● Text shown
=== Section Start ===

Tubbs makes contact with Manolo. He manages to twist the arm of local law to supply him with front money, under the condition that he'll wear a vest to the meet. But Manolo knows Tubbs is a cop - there's a bad apple on the Lauderdale force, who gives away Rico and Sonny alike. So Manolo decides to give Sonny a test.

A dark, creepy alley, and the episode's only overplayed touch - fake thunder and lightning. But that's not enough to distract from the drama of the scene. Tubbs walks into the alley, no backup, thinking he's gonna meet Manolo.  Through the shadows and fog (why is there fog? Oh, for the atmosphere. My bad.) Rico watches a dark silouette approach. A familiar gait. And then without a word, before he's fully visible to Rico, the shadow fires. Twice. The shots knock Rico into a pile of trash. Sonny stands a moment, staring down at his handiwork. He doesn't give Rico the finishing headshot like he did the goon earlier; it's probably only luck on Rico's part. Because there's nothing there - no pause, no hesitation, nothing. Bang Bang. Then he holsters his gun and walks away.

Only it wasn't nothing. Sonny walks along a bleached out beach, wearing white. He passes Castillo, standing still, hands clasped in front of him. Black sunglasses, black suit. Barefoot. A sentinel. Sonny pauses, looks back. Avoids looking at Castillo at first, until he can't stop himself. The sound of wind. Walks on. There's something on his face now, when there wasn't before. Confusion. He stops. Looks back again. Walks past Castillo, past another faceless black-suited man (Larry?) then pauses before Switek, in black, who stares down. Creepy. You know that ending scene in Blue Velvet where Kyle MacLachlan finds a guy up in Dorothy's apartment, dead, but standing there still? It's like that.

He sees black veiled women in widow's weeds. Gina and Trudy? Odd that their faces are hidden. Others stand along the beach. He walks up to a wood coffin with a glass front, leaning upright. Tubbs is inside. He pounds on the coffin, he's screaming Sonny's name, but there's no sound. For the first time, Sonny gets agitated. He takes a step back, he looks around. He knows something is very wrong. He doesn't quite recognize these people. He walks away from the coffin - it's leaning against Tubbs' blue caddie. He goes to Castillo. Points back at the coffin. Castillo doesn't respond, stares straight ahead.

There's a rectangular hole in the sand. Six Feet Deep. Sonny walks up to the edge to look inside. Sees himself in the coffin, resting peacefully. He loses his balance and falls.

Only to wake, panting, half-panicked, in Sonny Burnett's bed, with Julia Roberts beside him.

If this comes across as a bit cheesy and hackneyed and obviously nightmarish, well, somehow it isn't while you're watching. It's creepy. Because sometimes the worst nightmares are the ones that seem cheesy when you try to tell them out loud.

=== Section End ===

[Items from a collection]
=== Section Start ===

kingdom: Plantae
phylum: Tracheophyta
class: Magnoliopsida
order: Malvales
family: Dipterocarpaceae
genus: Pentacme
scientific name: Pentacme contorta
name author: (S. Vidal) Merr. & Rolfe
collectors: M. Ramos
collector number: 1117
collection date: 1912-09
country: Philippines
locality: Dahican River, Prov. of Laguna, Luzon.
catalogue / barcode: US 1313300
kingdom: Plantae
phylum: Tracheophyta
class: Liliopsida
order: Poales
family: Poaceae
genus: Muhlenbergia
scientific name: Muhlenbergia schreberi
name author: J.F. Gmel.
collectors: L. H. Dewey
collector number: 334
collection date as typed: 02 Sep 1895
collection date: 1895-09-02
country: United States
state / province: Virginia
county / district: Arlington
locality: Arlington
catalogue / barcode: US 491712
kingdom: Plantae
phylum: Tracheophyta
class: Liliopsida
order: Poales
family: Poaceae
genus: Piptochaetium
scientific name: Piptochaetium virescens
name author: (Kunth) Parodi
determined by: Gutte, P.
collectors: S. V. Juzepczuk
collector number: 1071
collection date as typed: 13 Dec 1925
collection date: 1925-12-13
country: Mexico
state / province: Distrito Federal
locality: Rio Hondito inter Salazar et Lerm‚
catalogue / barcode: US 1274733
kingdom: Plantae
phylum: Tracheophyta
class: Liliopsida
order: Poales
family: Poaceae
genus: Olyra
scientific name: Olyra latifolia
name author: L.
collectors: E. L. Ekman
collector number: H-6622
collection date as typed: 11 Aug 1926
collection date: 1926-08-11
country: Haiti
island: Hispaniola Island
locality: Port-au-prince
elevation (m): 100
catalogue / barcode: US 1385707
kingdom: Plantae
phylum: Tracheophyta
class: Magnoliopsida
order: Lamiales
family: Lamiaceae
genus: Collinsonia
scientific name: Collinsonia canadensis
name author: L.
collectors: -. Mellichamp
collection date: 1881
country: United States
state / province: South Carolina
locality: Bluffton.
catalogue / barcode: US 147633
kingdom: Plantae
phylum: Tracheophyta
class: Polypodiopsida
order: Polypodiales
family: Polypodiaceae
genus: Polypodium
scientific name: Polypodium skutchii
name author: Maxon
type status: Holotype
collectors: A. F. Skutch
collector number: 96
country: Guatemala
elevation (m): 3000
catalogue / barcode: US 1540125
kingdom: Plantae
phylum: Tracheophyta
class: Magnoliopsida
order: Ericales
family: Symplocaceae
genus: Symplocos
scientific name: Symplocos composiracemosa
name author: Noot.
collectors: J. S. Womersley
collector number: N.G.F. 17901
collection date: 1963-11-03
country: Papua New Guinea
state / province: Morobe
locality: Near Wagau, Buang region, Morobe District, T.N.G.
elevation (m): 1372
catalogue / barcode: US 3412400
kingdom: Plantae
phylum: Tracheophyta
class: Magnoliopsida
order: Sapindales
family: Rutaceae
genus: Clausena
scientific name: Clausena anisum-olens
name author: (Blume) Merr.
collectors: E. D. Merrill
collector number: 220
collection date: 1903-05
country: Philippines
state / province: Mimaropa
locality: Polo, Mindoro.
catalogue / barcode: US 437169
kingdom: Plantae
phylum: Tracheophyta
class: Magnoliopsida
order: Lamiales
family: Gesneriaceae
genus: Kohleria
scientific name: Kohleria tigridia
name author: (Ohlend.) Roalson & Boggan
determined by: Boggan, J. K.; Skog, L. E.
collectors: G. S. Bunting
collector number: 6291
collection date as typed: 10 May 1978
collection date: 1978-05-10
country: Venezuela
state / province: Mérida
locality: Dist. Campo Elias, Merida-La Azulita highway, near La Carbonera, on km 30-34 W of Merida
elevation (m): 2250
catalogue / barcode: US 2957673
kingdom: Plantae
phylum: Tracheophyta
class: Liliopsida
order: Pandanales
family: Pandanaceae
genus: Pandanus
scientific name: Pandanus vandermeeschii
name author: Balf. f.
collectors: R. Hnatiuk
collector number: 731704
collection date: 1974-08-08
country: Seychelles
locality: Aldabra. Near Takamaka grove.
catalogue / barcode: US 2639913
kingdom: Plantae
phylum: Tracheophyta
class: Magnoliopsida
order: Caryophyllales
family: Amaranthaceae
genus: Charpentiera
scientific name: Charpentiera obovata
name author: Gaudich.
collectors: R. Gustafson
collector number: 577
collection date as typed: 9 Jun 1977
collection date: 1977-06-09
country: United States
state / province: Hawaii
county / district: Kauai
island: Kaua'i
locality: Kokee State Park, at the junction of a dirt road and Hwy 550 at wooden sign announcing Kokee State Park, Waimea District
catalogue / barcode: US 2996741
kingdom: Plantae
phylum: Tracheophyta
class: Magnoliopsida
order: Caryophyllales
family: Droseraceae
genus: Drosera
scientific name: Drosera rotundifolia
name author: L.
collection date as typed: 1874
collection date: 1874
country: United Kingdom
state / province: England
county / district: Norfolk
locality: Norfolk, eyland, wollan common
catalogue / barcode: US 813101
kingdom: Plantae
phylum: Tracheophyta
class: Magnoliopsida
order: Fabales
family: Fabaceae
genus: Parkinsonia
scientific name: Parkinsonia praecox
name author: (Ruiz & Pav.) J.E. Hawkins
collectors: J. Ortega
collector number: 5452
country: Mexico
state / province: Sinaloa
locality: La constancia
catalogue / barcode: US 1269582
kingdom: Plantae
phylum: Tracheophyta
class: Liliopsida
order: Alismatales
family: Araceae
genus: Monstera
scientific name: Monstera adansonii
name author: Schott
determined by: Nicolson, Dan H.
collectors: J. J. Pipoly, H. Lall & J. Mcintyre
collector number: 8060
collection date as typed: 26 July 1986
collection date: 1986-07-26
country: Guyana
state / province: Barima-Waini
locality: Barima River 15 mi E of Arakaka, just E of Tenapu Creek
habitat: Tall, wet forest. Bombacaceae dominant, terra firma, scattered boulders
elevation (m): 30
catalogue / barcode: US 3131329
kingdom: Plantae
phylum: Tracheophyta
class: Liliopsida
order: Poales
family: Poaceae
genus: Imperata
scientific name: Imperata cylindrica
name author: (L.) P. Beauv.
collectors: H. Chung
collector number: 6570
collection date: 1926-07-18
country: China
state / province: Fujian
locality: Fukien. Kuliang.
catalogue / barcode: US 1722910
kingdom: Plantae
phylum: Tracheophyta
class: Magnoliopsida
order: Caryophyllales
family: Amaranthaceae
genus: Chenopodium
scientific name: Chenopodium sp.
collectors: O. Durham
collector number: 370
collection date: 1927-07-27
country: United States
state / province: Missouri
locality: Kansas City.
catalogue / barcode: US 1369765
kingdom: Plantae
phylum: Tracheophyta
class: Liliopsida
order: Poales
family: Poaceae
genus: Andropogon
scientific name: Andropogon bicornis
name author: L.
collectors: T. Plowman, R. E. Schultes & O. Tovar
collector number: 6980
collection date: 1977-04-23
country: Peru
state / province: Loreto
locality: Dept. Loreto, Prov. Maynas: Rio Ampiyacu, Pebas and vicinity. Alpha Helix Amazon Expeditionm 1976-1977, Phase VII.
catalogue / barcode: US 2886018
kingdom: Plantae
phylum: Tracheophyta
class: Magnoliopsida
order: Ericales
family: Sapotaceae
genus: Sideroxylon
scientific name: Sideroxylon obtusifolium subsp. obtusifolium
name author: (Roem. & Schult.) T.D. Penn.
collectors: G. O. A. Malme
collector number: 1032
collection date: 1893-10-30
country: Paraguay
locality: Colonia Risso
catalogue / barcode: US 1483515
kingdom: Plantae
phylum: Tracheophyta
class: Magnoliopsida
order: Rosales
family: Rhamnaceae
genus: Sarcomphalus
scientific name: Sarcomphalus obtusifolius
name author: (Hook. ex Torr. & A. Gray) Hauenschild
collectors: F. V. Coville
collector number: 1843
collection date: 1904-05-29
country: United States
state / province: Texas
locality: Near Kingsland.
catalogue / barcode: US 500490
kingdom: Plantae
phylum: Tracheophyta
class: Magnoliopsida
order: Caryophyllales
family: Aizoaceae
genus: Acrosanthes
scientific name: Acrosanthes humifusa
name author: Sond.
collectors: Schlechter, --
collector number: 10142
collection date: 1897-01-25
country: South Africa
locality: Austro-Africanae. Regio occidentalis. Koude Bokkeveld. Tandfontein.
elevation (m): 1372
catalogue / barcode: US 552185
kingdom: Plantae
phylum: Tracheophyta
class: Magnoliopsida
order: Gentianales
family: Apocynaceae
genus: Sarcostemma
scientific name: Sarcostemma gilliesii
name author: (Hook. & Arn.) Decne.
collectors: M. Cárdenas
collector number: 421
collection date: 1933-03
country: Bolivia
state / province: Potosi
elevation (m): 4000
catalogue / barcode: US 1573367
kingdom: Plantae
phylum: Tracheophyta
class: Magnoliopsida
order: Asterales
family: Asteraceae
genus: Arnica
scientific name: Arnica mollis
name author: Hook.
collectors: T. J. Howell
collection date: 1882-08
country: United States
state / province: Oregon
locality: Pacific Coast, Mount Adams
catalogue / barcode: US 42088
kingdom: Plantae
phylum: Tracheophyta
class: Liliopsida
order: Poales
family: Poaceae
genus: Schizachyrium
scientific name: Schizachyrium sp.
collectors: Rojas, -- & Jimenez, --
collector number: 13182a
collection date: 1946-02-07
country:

=== Section End ===

● Task instructions
(a) Answer these questions from the episode recap:
(i) On what condition does Tubbs get front money from local law?
(ii) How many times does the shadow fire at Rico in the alley?
(iii) What is the coffin on the beach leaning against?
(b) Carry on the episode recap from the point where it stops.

● Answers in order
(a)
(i) He has to wear a vest to the meet.
(ii) Twice.
(iii) Tubbs' blue caddie.

(b)
He wakes up. He doesn't know where he is. Doesn't know who the hell is asking him if he's okay. Disturbed for the first time, he flees to the bathroom, all black and white and mirrors; and in another great visual moment, he stares at his doubled reflection, reaches out to touch the mirror. The screen is neatly split in half. If you pause the image, the reflected Sonny is set against deep black, peering out at himself (out of the frame), reaching out to the other half of the screen, which is white. All very visual and nonverbal and forwarding the theme without going anvilly on your ass. Plus, reflections and Vice go waaay back. Someday I'm gonna do that visual essay I'm always talking about.

Meanwhile Rico is reeling. He saw his partner blow him away. Only the local sergeant's insistence that he wear a vest saved him. Doesn't seem to know whether to be worried or angry, still too in shock. He puts in a call to Castillo. Says something's really wrong with Sonny. The dirty cop calls Manolo. Confirms that Burnett must be a cop, since Tubbs is still breathing. Julia Roberts, hearing that Burnett is a cop, is cold. "Pity," she says. It's the last we'll see of her, which I think is too bad.

Burnett's more agitated. Paces. Impatient. He doesn't know why. Manolo sends him to meet the dirty cop. More of the charmer comes out when Burnett meets the cop, more of Sonny. He's not as cold - a little chatty, even. Thawing. He realizes the guy is there to finish him. He fingers the guy for a cop - "I don't deal with dirty cops." Cop shoots back - "Look who's talking." That's gotta be a shock; nothing shows on Burnett's face. "You're good, Crockett, but you're not that good." Sonny doesn't react. "Name's Burnett," he says. But there must be doubt, now. Which makes the rest of it that much worse.

Tubbs races toward the marina. He'll be too late.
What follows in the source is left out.